# matrix products

• Jul 7th 2007, 07:39 AM
CT_Math
matrix products
How would I find a 2x2 matrix to multiply another 2x2 matrix by to get zero if that matrix is not the zero matrix? Specifically I have
[1 2]
[3 4] times B = 0
• Jul 7th 2007, 07:50 AM
Jhevon
Quote:

Originally Posted by CT_Math
How would I find a 2x2 matrix to multiply another 2x2 matrix by to get zero if that matrix is not the zero matrix? Specifically I have
[1 2]
[3 4] times B = 0

Let the unknown matrix be $B = \left(\begin{array}{cc}a&b\\c&d\end{array}\right)$

We want:

$\left(\begin{array}{cc}1&2\\3&4\end{array}\right) \left(\begin{array}{cc}a&b\\c&d\end{array}\right) = \left(\begin{array}{cc}0&0\\0&0\end{array}\right)$

$\Rightarrow \left(\begin{array}{cc} a + 2c & b + 2d \\ 3a + 4c & 3b + 4d \end{array}\right) = \left(\begin{array}{cc}0&0\\0&0\end{array}\right)$

Thus we need the solution to the systems:

$a + 2c = 0$ ..............(1)
$3a + 4c = 0$ ..............(2)

and

$b + 2d = 0$ ....................(1)
$3b + 4d = 0$ ...................(2)

Can you take it from here?

(That's the systematic way to do it, but really, as with numbers, multiplying any number by zero gives zero, so too with matrices: any matrix times the zero matrix gives the zero matrix, you will find that the solution to the above systems is a = b = c = d = 0)
• Jul 7th 2007, 09:17 AM
red_dog
Let $\displaystyle A=\left(\begin{array}{cc}1 & 2\\3 & 4\end{array}\right)$. We have $\det A=-2$, so $A$ is invertible. Then multiplying both members at left with $A^{-1}$, we have
$A^{-1}(AB)=A^{-1}O_2\Leftrightarrow (A^{-1}A)B=O_2\Leftrightarrow I_2B=O_2\Leftrightarrow B=O_2$
• Jul 7th 2007, 09:18 AM
Jhevon
Quote:

Originally Posted by red_dog
Let $\displaystyle A=\left(\begin{array}{cc}1 & 2\\3 & 4\end{array}\right)$. We have $\det A=-2$, so $A$ is invertible.

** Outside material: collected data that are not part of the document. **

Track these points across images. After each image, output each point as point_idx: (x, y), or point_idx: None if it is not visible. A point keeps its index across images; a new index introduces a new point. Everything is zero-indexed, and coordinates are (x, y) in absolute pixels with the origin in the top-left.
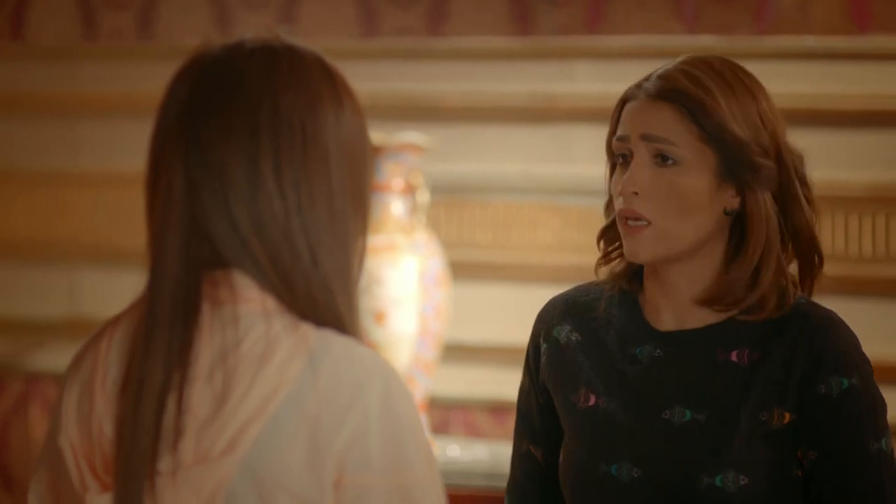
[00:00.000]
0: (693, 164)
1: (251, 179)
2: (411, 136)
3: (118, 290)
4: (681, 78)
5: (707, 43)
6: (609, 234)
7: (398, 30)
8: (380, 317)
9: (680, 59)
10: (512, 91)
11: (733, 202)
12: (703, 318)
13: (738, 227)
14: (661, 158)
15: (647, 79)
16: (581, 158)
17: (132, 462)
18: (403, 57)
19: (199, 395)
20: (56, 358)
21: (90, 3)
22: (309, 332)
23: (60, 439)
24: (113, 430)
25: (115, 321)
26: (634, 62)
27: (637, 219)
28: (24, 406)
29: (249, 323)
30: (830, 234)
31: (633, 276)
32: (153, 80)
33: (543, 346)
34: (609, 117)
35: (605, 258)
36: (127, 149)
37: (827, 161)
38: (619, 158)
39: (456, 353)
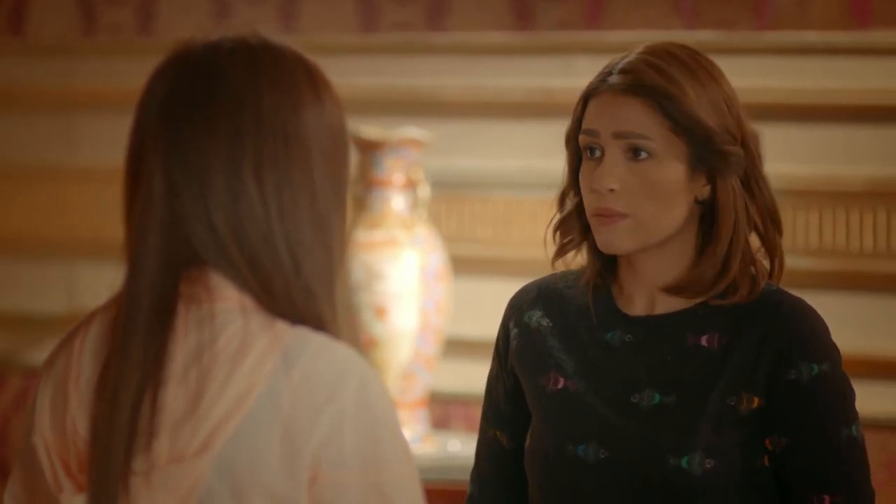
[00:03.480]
0: (666, 156)
1: (232, 184)
2: (411, 131)
3: (116, 284)
4: (647, 70)
5: (706, 38)
6: (565, 227)
7: (397, 25)
8: (380, 312)
9: (640, 48)
10: (512, 86)
11: (704, 191)
12: (674, 303)
13: (707, 215)
14: (634, 153)
15: (609, 72)
16: None
17: (107, 462)
18: (403, 52)
19: (173, 395)
20: None
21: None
22: (284, 329)
23: (34, 439)
24: (87, 430)
25: (87, 320)
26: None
27: (614, 214)
28: (24, 401)
29: (225, 319)
30: (831, 229)
31: (605, 268)
32: None
33: (514, 331)
34: None
35: (561, 251)
36: (125, 144)
37: (826, 156)
38: (587, 152)
39: (457, 347)
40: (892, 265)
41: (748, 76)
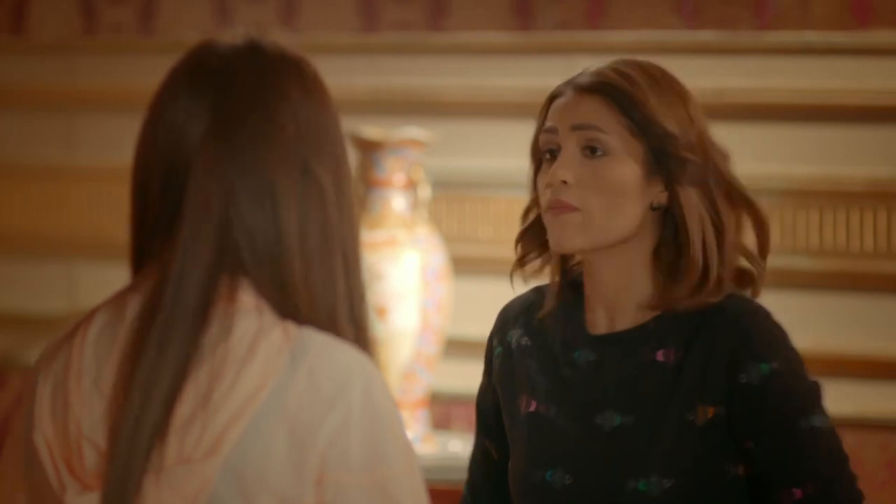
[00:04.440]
0: (621, 154)
1: (289, 193)
2: (412, 131)
3: (117, 283)
4: (611, 73)
5: (707, 38)
6: (525, 240)
7: (398, 24)
8: (381, 312)
9: (612, 60)
10: (512, 86)
11: (661, 197)
12: (633, 318)
13: (669, 225)
14: (591, 150)
15: (577, 76)
16: None
17: (129, 457)
18: (403, 52)
19: (184, 394)
20: None
21: None
22: (290, 329)
23: (36, 438)
24: (95, 428)
25: (88, 318)
26: (635, 57)
27: (566, 207)
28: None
29: (239, 319)
30: (831, 229)
31: (575, 285)
32: (153, 74)
33: (497, 350)
34: None
35: (519, 263)
36: (126, 143)
37: (827, 156)
38: (545, 154)
39: (457, 347)
40: (893, 265)
41: (749, 76)
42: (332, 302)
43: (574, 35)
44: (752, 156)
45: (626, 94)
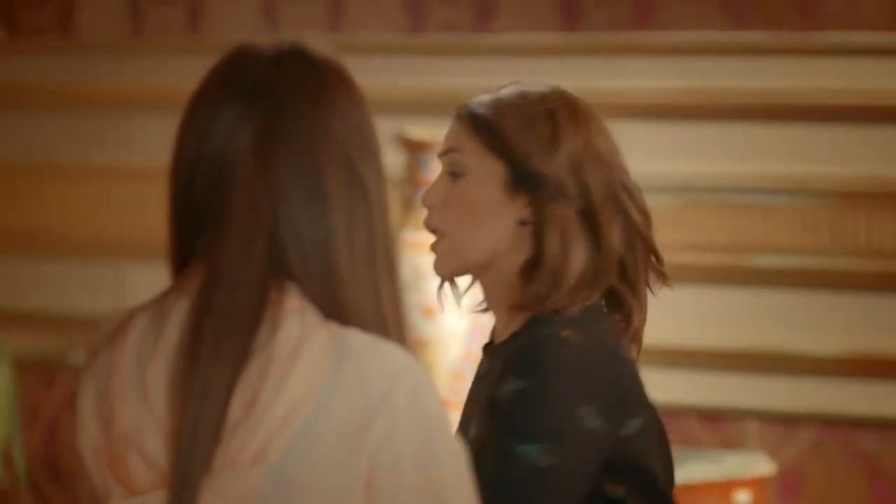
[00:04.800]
0: (479, 174)
1: (349, 195)
2: None
3: (166, 284)
4: (481, 100)
5: (755, 38)
6: None
7: (445, 25)
8: (429, 312)
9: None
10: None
11: (524, 212)
12: (506, 332)
13: (538, 240)
14: (454, 175)
15: None
16: (629, 155)
17: (189, 463)
18: (450, 52)
19: (235, 397)
20: None
21: None
22: (335, 331)
23: (80, 441)
24: (141, 434)
25: (130, 320)
26: (682, 58)
27: (435, 231)
28: (74, 401)
29: (283, 321)
30: (879, 229)
31: None
32: (201, 74)
33: None
34: (656, 114)
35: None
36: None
37: (875, 157)
38: None
39: None
40: None
41: (797, 76)
42: (378, 302)
43: (621, 36)
44: (791, 155)
45: (481, 116)
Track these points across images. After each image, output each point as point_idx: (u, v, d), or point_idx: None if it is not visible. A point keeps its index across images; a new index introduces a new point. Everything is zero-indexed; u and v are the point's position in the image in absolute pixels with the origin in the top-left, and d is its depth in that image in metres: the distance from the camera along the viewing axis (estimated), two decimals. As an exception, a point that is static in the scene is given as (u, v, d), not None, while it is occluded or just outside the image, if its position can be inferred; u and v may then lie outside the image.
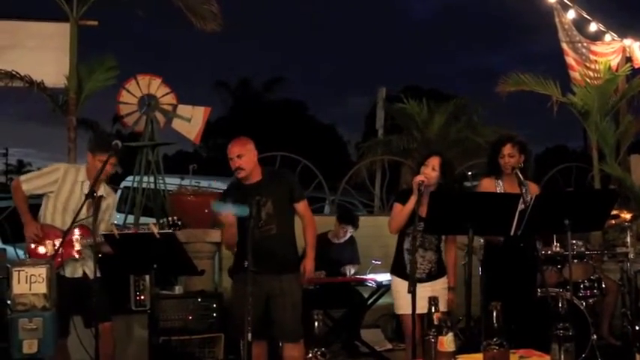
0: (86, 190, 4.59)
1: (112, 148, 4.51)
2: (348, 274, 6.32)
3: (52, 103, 6.89)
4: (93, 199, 4.32)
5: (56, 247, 4.45)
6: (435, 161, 4.52)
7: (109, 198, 4.81)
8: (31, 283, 3.96)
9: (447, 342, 2.44)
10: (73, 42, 6.87)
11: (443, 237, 4.66)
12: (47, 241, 4.56)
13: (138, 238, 4.53)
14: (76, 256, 4.60)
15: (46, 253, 4.52)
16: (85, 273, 4.66)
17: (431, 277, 4.56)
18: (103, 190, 4.67)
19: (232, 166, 4.58)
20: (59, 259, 4.52)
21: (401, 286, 4.36)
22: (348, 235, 6.50)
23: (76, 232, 4.58)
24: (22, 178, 4.71)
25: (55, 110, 6.89)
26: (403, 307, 4.34)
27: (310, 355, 2.30)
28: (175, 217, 4.85)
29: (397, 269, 4.62)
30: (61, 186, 4.61)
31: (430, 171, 4.49)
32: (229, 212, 4.36)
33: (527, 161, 4.89)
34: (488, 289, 4.90)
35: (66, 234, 4.39)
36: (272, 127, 27.54)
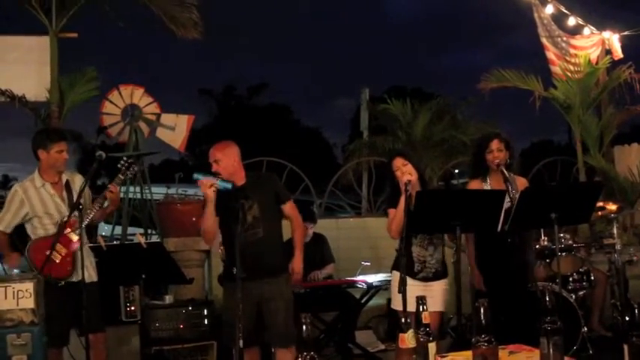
0: (52, 191, 4.55)
1: (62, 134, 4.50)
2: (316, 279, 6.23)
3: (35, 117, 6.86)
4: (77, 203, 4.29)
5: (57, 253, 4.40)
6: (401, 161, 4.52)
7: (75, 179, 4.69)
8: (18, 298, 3.94)
9: (408, 339, 2.44)
10: (53, 55, 6.84)
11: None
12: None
13: (125, 249, 4.50)
14: (78, 245, 4.49)
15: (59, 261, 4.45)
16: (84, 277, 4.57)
17: (437, 276, 4.54)
18: (65, 178, 4.61)
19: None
20: (68, 267, 4.46)
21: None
22: (310, 231, 6.40)
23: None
24: None
25: (38, 124, 6.85)
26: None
27: (300, 359, 2.28)
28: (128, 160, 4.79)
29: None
30: (30, 202, 4.52)
31: (407, 168, 4.48)
32: (210, 180, 4.27)
33: (511, 157, 4.93)
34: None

Then multiplying both members at left with $A^{-1}$, we have
$A^{-1}(AB)=A^{-1}O_2\Leftrightarrow (A^{-1}A)B=O_2\Leftrightarrow I_2B=O_2\Leftrightarrow B=O_2$

that's a very elegant way to do it. i like it! my way was more brute-force-follow-your-nose
• Jul 7th 2007, 03:11 PM
topsquark
Quote:

Originally Posted by Jhevon
(That's the systematic way to do it, but really, as with numbers, multiplying any number by zero gives zero, so too with matrices: any matrix times the zero matrix gives the zero matrix, you will find that the solution to the above systems is a = b = c = d = 0)

However beware!
$\left ( \begin{array}{cc} 1 & 1 \\ 1 & 1 \end{array} \right ) \cdot \left ( \begin{array}{cc} 1 & -2 \\ -1 & 2 \end{array} \right ) = \left ( \begin{array}{cc} 0 & 0 \\ 0 & 0 \end{array} \right )$

(This is due to red_dog's condition $\text{det}A \neq 0$, which is violated here.)

-Dan
• Jul 7th 2007, 03:30 PM
Jhevon
Quote:

Originally Posted by topsquark
However beware!
$\left ( \begin{array}{cc} 1 & 1 \\ 1 & 1 \end{array} \right ) \cdot \left ( \begin{array}{cc} 1 & -2 \\ -1 & 2 \end{array} \right ) = \left ( \begin{array}{cc} 0 & 0 \\ 0 & 0 \end{array} \right )$

(This is due to red_dog's condition $\text{det}A \neq 0$, which is violated here.)

-Dan

Yeah, we can create a more general formula to find such matrices when the determinant is zero
• Jul 7th 2007, 05:21 PM
topsquark
Quote:

Originally Posted by Jhevon
Yeah, we can create a more general formula to find such matrices when the determinant is zero

Which pretty much can only be done by the method that you posted. ;)

-Dan